Clone Donor Implementation - laurynas-biveinis/mysql-5.6 GitHub Wiki

The current version of this page is at https://github.com/facebook/mysql-5.6/wiki/Clone-Donor-Implementation

donor_data_structures-2

Multiple parallel clones (donor instances) are supported, with each having its own private RocksDB checkpoint (but the checkpoint SSTs may be shared through the hard links). The parallel clones have different locator IDs, and there is a map from locator ID to the donor instance. The checkpoint path names are constructed inside the RocksDB data directory, by creating a directory per checkpoint with .clone-checkpoint- prefix and monotonic counter suffix. The checkpoints are created under rocksdb_datadir and not under i.e. mysql_tmpdir so that they are close to the RocksDB data, because checkpointing depends on hardlinking. On server startup, the instance deletes any checkpoint directories it finds as they are temporary.

Each clone file goes through three states: not started, in progress, completed. The implementation has three separate maps from file ID for each state, and the state transition is performed by moving the metadata object between them.
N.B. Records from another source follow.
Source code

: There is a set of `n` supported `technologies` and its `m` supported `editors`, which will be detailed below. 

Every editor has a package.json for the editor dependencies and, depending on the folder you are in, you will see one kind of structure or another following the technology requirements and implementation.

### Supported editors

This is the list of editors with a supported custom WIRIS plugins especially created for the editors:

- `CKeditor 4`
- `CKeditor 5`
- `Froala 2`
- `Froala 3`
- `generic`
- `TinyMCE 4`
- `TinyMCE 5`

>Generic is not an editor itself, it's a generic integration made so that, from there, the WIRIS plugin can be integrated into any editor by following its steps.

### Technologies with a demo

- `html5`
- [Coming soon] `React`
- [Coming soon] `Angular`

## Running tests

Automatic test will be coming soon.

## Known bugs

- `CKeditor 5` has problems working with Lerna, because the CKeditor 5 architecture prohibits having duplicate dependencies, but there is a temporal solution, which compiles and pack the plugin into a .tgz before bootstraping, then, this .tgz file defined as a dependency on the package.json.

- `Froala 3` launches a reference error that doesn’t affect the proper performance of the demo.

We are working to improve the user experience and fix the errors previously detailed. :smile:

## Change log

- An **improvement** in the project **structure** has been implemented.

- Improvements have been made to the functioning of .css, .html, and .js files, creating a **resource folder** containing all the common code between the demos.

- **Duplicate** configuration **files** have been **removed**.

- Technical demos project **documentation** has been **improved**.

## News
In regular operation the files proceed through the states forward, but a resumed clone will reset them according to the restart locator, which may result in some files being moved e.g. all the way from completed to not started.

Each donor instance goes through a sequence of states. They are not "states" in the clone plugin sense: client does not advance through them and does not need to acknowledge their changes to the donor.

Initial: the clone has been started but the RocksDB checkpoint has not been created yet. Note that clone_begin does not create the checkpoint, that is done later at the precopy stage.
Rolling Checkpoint: the clone pre-copy is in progress: the checkpoint has been created and is being rolled as necessary. The checkpoint is rolled by deleting it and re-creating it again. Releasing old checkpoint files that have been compacted since allows their deletion, reclaiming the disk space, and reduces eventual volume of WALs needing copying, decreasing the cloned instance startup time. The copied rolling checkpoint data is not necessarily consistent. That is ensured by the next states.
Final Checkpoint: RocksDB file deletions have been disabled and the final RocksDB checkpoint has been created, which will not be rolled again.
Final Checkpoint with Logs: same as the previous state with the live WAL information from the engine-synchronizing performance_schema.log_status query added to the clone files.

Same as in the Clone Client Implementation, the allocated task ID set is maintained for serializing main thread clone finish after all the worker threads completing. It also has a secondary purpose of verifying passed task IDs to the API entry points.

API Implementations

rocksdb_clone_begin(HA_CLONE_MODE_START): create or register a new locator, assign a new checkpoint ID, create the donor instance object in the Initial state, put it in the locator-to-object map, assign the task ID 0.
rocksdb_clone_begin(HA_CLONE_MODE_ADD_TASK): look up the donor instance by the locator, assign a new task ID.
rocksdb_clone_begin(HA_CLONE_MODE_RESTART): iterate over the applier state in the restart locator and reset file states accordingly. Assign the task ID 0.
rocksdb_clone_precopy: the first thread to call this creates the RocksDB checkpoint and advances the state to Rolling Checkpoint, iterates over the checkpoint directory to collect .SST file information. Then performs a copy loop: pick one not-started file & make it in-progress; prepare and send FILE_NAME_MAP_V1 packet, then send the whole file in chunks with accompanying FILE_CHUNK_V1 metadata packets. After each completed file check if the checkpoint should be rolled and do so. Once the rolling checkpoint is exhausted (by fully copying it or by hitting the configurable rolling limits), finish for worker threads. For the main thread, disable RocksDB file deletions and roll the checkpoint one last time to the final checkpoint, advancing the donor state.
rocksdb_clone_set_log_stop: add the provided WAL file names and sized to the not-started file set.
rocksdb_clone_copy: same copy loop as in rocksdb_clone_precopy with the difference that the checkpoint never rolls.
rocksdb_clone_ack: receive and report any clone error from the remote client. Never called in successful clone.
rocksdb_clone_end: unregister the task ID. If the main thread, wait for possible reconnects in the case of network errors, otherwise finish the clone, delete the checkpoint, reenable file deletions.

For multiple clone threads, this design provides file-level parallelism, as different threads will get different files at rocksdb_clone_copy call. This is similar to XtraBackup operation and different from InnoDB clone, which parallelizes at chunk level, i.e. a single file could be copied in parallel by multiple threads. This might make sense for InnoDB as it copies more objects than just files (buffer pages; redo log). For MyRocks file-level parallelism keeps implementation simple and might be extended later should the need arise.